For ten years, I listened each day to mothers as they vented their profound feelings of loss, grief and failure–feelings I also had with my first baby when I could not build a milk supply. 

I wished with all my heart that I could do more than just commiserate. I wanted to actually discover a way to help mothers heal from what we came to call “breastfeeding grief”: mourning the loss of the breastfeeding relationship and the breastfeeding experience we had expected and planned to have.

Where was the therapy that would help? I did not know.

In 2013, a school for hypnotherapy opened in the town where I lived, and I thought it would be an interesting way to spend the summer. I did not plan to practice as a hypnotherapist. As I had practiced meditation off and on since my teens, I was curious to understand what this other kind of “trance work” was all about.

One day, much as had happened with Mother Food, I realized I was learning a set of skills that might actually enable me to transition mothers out of their negative emotions, their sense of loss and failure, and help them re-connect with their positive sense-of-self while building their joy and confidence as a mother.
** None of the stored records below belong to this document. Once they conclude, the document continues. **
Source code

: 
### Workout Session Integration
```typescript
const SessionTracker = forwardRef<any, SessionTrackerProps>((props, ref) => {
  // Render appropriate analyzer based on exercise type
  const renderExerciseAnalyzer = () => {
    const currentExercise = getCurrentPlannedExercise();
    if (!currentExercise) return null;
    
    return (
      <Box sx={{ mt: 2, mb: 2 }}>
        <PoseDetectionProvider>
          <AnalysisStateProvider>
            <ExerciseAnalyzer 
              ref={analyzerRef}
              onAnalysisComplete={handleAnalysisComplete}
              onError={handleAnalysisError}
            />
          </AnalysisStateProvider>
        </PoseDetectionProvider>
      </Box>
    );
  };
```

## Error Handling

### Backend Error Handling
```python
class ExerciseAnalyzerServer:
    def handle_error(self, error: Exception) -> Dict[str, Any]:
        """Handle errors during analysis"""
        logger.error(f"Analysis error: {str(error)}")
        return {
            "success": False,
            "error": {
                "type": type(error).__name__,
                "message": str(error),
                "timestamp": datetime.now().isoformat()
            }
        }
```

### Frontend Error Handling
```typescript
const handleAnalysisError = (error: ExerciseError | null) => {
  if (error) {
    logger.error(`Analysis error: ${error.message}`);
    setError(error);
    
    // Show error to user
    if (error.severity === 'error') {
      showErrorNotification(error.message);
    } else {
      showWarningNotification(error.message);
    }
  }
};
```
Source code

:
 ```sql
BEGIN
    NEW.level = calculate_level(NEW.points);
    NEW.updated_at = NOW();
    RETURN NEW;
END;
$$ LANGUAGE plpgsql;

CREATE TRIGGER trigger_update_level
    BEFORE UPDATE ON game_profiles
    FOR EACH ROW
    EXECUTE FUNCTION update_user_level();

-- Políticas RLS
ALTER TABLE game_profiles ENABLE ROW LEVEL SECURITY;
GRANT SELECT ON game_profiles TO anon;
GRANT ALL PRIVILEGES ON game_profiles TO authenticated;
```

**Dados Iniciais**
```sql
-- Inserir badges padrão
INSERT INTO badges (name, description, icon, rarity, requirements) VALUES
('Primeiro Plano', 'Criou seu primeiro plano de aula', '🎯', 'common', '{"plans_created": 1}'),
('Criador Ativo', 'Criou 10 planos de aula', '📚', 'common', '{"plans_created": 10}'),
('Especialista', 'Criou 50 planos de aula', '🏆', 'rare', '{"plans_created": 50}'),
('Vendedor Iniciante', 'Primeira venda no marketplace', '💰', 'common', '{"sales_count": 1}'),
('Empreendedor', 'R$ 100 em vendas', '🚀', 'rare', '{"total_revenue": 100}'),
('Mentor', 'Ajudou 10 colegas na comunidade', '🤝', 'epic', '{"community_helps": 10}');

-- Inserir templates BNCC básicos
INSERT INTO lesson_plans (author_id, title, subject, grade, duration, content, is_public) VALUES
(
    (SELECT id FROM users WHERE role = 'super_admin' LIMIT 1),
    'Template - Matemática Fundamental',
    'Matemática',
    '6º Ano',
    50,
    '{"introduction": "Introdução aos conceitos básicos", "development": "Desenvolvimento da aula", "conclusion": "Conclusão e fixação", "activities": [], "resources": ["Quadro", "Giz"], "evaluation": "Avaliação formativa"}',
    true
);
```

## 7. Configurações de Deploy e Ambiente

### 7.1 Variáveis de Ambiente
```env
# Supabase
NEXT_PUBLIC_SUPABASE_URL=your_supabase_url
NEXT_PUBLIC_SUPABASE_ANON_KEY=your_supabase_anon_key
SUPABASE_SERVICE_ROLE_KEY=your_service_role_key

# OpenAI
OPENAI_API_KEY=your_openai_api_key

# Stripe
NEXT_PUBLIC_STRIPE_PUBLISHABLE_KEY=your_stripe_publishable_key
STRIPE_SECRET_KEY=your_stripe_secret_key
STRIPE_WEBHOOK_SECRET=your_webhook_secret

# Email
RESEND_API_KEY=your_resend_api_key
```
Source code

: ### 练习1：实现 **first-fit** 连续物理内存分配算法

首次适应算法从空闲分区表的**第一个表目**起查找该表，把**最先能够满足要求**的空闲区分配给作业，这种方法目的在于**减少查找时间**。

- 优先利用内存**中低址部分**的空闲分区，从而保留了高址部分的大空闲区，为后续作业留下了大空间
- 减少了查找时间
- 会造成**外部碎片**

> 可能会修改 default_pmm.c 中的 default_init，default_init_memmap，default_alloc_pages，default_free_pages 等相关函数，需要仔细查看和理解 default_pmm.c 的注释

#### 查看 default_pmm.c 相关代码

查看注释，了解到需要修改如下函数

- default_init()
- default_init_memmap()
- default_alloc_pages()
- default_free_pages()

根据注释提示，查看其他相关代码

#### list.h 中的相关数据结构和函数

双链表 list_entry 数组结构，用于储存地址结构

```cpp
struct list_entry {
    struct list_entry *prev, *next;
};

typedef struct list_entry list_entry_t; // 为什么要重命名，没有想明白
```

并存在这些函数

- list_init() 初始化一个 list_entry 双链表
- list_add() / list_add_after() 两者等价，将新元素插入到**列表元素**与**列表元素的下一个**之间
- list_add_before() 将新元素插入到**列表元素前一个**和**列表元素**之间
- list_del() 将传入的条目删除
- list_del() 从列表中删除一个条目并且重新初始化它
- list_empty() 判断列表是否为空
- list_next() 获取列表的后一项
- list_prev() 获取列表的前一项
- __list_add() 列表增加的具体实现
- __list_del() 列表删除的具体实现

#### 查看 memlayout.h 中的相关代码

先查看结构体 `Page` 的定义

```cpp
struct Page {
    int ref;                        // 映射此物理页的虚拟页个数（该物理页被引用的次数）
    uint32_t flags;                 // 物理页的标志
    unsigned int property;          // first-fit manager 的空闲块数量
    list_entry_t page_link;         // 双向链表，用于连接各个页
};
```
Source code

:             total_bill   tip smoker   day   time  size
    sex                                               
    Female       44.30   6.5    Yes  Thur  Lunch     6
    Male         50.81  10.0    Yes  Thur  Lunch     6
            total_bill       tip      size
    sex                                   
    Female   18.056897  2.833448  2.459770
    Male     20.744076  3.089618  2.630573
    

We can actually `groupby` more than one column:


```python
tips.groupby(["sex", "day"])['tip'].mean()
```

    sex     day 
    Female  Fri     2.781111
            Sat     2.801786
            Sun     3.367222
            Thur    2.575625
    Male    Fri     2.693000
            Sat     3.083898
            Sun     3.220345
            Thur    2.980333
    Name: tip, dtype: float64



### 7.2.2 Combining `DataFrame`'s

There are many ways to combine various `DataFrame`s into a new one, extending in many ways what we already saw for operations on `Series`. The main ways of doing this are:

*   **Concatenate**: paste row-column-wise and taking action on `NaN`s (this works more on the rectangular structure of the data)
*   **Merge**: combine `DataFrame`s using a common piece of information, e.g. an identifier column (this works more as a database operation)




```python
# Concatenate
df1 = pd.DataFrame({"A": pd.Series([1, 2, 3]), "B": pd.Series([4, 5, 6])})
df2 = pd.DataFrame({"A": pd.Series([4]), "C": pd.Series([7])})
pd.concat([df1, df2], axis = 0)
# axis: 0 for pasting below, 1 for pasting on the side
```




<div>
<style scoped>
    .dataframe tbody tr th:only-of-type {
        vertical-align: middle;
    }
I felt as though my prayers were answered. I had stumbled into being certified in a therapy form that could help mothers.

I remember returning home after the ten-week intensive course–I was in a kind of daze. This had really happened, and now I had to act on it. I began giving sessions to mothers with breastfeeding grief, practicing and deepening my skills. Soon, I was seeing beautiful turn-arounds with most every mother.

Click here for a professional review of Healing Breastfeeding Grief.

In 2015, I decided to write a book about what I had learned. I wanted to crystalize my experiences so that mothers–but also doulas, midwives, lactation consultants and therapists–could learn from them.

I also wanted to write a book that in itself could serve as a kind therapy, a book that would let mothers know they are understood and are not alone, a work of compassion.

I spent hours word-crafting sentences so they would flow and resonate. As one reviewer says, “The healing starts on the very first page.”

I was very fortunate as I belonged to a local writers group that met weekly. The groups director had worked as a nurse decades earlier, and all of the members were parents, and they shared my passion for this topic, supporting my writing with enthusiasm and suggestions. I would like to especially thank Madeleine Sklar who sat next to me many hours, chiseling away at sentences and paragraphs during times when I felt I just could not get a section right.